Gentoo Websites Logo
Go to: Gentoo Home Documentation Forums Lists Bugs Planet Store Wiki Get Gentoo!

Bug 172748 (CVE-2007-1353)

Summary: Kernel: [Bluetooth] Fix L2CAP and HCI setsockopt() information leaks (CVE-2007-1353)
Product: Gentoo Security Reporter: Sune Kloppenborg Jeppesen (RETIRED) <jaervosz>
Component: KernelAssignee: Gentoo Security <security>
Status: RESOLVED FIXED    
Severity: normal CC: ciklop1979, gustavo
Priority: High    
Version: unspecified   
Hardware: All   
OS: Linux   
Whiteboard: [linux < 2.6.22]
Package list:
Runtime testing required: ---

Description Sune Kloppenborg Jeppesen (RETIRED) gentoo-dev 2007-03-30 06:26:54 UTC 
The L2CAP and HCI setsockopt() implementations have a small information
leak that makes it possible to leak kernel stack memory to userspace.

If the optlen parameter is 0, no data will be copied by copy_from_user(),
but the uninitialized stack buffer will be read and stored later. A call
to getsockopt() can now retrieve the leaked information.
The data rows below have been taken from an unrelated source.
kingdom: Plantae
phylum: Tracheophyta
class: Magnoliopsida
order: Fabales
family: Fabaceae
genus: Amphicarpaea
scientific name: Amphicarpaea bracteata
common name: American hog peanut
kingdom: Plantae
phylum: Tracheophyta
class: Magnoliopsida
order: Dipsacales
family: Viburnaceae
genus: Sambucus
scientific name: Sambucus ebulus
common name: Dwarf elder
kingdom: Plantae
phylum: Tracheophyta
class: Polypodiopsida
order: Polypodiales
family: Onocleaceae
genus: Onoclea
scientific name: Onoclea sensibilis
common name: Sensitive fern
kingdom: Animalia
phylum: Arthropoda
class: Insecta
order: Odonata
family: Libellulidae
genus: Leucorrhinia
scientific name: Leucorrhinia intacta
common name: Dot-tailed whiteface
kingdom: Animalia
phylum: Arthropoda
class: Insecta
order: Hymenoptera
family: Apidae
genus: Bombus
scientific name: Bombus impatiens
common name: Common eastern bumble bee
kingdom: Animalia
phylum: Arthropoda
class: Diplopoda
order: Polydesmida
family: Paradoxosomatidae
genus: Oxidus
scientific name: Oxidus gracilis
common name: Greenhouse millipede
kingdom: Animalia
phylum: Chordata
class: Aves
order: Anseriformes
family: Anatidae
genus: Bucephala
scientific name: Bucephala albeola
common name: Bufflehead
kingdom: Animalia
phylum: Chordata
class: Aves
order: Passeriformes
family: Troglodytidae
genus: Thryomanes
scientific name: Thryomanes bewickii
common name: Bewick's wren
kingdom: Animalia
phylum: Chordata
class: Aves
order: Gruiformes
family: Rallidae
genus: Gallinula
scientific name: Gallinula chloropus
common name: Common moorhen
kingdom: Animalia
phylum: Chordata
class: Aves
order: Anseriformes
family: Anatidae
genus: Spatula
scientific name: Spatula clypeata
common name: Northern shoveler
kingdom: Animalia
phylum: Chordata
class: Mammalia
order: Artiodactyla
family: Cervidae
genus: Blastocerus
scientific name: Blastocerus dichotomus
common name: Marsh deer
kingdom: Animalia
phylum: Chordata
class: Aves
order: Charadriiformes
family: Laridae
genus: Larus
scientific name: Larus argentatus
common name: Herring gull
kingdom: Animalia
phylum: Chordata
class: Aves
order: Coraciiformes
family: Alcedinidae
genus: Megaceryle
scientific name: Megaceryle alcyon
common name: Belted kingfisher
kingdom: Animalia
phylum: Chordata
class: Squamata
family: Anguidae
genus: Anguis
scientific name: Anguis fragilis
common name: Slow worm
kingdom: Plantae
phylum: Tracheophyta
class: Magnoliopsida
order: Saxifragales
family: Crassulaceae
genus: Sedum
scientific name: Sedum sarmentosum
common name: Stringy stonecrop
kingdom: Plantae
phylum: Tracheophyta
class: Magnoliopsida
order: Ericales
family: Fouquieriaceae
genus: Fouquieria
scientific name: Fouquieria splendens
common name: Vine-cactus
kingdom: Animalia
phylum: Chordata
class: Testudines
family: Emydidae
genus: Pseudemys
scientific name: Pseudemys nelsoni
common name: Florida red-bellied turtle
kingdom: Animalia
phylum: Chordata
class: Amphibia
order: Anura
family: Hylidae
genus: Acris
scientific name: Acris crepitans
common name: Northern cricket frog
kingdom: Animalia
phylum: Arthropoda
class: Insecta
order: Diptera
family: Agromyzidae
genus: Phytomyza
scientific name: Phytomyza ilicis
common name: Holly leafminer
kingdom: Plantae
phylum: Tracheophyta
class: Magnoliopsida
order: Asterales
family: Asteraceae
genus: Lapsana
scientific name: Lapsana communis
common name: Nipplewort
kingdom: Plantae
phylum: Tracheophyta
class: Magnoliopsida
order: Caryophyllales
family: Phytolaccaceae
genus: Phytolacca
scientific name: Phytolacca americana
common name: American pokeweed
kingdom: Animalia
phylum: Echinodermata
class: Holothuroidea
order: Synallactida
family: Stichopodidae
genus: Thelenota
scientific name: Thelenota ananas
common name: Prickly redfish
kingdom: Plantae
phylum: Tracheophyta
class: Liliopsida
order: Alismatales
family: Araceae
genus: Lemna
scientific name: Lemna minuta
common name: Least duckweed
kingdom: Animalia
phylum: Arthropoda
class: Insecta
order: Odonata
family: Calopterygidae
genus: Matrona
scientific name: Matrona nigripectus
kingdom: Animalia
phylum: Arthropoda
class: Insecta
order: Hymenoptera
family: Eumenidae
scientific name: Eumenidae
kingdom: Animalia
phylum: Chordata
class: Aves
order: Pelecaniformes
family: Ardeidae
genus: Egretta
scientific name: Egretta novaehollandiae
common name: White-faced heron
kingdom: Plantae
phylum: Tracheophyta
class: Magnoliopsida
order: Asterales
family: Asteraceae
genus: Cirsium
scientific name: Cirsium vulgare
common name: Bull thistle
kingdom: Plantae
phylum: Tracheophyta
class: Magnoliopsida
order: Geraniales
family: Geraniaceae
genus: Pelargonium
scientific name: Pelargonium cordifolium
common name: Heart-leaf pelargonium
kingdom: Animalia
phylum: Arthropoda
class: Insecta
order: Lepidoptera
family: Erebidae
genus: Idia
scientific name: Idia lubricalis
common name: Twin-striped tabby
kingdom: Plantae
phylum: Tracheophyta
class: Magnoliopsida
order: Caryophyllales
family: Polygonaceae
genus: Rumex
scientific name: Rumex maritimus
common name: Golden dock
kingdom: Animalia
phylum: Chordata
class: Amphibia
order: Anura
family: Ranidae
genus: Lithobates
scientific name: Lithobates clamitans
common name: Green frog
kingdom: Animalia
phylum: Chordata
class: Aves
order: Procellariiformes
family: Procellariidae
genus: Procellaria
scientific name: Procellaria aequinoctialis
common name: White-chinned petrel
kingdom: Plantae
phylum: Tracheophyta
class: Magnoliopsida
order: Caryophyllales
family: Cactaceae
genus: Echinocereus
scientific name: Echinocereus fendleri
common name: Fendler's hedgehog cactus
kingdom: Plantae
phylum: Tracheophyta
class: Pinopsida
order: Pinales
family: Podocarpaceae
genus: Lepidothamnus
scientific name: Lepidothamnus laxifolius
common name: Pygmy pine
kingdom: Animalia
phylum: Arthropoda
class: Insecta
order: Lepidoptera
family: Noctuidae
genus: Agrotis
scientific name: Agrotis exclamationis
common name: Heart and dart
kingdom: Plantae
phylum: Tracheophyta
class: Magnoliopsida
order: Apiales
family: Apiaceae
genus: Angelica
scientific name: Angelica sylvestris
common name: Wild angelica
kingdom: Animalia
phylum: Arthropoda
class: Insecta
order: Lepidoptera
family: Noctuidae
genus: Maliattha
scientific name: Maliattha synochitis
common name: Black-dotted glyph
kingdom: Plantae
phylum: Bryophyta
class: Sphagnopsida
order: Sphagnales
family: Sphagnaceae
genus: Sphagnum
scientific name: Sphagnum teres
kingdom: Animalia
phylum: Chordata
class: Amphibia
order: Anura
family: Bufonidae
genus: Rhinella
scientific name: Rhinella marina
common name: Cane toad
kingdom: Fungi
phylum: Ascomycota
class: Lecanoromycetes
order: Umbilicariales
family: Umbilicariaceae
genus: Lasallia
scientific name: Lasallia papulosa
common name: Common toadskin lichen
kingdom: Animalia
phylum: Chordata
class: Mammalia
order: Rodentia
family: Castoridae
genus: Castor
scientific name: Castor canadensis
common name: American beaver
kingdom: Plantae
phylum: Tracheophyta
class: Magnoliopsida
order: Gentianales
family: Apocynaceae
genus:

To fix this problem the stack buffer given to copy_from_user() must be
initialized with the current settings.

Signed-off-by: Marcel Holtmann <marcel@holtmann.org>
Comment 1 Lars Hartmann 2007-04-25 19:09:27 UTC 
http://secunia.com/advisories/24976/
http://kernel.org/pub/linux/kernel/v2.4/ChangeLog-2.4.34.3

The weaknesses are reported in versions prior to 2.4.34.3.

Solution:
Update to version 2.4.34.3.
Comment 2 unnamedrambler 2008-03-08 19:12:43 UTC 
According to git commit 0878b6667f28772aa7d6b735abff53efc7bf6d91  2.6.* was also vulnerable. It was patched in 2.6.22.

metadata:
[linux < 2.6.22]
Comment 3 Gustavo F. Padovan 2010-02-02 02:11:54 UTC 
We don't have 2.6.22 kernels anymore on portage. Looks we can close this bug.